**Goal of the exercise:** Count the lines in the records below that contain the string "Gresik", matching case exactly. Reply with the number only.

**Data:**
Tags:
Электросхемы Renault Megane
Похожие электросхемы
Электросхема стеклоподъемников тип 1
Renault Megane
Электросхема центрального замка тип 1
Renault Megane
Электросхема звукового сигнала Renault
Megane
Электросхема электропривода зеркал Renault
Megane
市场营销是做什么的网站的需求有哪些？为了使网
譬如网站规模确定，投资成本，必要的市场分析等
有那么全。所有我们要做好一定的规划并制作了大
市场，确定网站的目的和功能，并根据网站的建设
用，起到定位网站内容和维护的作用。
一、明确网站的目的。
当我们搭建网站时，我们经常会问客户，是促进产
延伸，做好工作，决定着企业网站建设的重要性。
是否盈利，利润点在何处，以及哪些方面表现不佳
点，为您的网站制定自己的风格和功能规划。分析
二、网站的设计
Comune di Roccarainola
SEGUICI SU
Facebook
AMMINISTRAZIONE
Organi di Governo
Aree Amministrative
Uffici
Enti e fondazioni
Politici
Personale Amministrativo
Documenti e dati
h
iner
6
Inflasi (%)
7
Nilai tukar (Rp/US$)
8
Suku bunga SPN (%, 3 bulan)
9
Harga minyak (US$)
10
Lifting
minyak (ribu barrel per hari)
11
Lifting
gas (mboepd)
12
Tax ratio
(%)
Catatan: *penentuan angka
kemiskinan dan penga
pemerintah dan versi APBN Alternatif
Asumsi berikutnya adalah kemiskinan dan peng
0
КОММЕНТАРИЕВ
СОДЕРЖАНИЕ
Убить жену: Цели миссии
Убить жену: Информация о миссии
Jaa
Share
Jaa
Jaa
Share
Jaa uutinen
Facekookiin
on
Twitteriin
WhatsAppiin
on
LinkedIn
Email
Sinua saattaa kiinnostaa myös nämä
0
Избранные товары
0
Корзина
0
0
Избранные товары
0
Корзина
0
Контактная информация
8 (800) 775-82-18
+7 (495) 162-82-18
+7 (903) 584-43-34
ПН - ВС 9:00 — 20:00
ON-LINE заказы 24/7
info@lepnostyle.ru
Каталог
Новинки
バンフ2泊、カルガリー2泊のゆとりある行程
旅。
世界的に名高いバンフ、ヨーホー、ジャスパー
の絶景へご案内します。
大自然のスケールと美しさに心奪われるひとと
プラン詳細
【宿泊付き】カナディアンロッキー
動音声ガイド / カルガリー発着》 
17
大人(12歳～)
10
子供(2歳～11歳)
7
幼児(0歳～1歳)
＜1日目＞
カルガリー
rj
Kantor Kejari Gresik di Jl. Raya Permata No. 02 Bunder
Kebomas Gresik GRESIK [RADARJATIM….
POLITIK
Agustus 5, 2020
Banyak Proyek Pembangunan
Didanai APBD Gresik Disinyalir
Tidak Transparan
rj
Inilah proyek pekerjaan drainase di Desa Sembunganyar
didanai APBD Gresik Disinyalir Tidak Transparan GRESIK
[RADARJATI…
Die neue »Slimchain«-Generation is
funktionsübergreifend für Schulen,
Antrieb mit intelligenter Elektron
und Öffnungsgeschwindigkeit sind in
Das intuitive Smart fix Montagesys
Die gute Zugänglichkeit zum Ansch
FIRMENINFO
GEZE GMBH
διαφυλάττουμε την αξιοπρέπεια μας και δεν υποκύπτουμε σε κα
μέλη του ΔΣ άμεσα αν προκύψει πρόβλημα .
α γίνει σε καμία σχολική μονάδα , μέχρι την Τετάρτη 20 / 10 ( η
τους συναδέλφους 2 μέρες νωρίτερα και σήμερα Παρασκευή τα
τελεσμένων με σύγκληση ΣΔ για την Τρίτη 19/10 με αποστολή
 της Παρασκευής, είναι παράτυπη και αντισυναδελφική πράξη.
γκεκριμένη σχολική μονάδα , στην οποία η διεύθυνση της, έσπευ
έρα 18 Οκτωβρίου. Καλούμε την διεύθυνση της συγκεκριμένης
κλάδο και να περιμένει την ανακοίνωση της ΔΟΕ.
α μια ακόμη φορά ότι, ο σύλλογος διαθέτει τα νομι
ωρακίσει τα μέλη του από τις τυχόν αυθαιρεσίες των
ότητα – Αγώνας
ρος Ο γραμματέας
---
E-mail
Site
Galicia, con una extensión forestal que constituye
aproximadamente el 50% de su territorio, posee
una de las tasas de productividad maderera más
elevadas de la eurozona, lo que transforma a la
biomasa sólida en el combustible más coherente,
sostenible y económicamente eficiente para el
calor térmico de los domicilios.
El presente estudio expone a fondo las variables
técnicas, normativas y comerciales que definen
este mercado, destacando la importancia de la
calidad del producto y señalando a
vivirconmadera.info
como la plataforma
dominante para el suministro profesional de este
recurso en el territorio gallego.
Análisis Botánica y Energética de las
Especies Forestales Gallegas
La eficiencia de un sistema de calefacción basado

**Task solution:** 4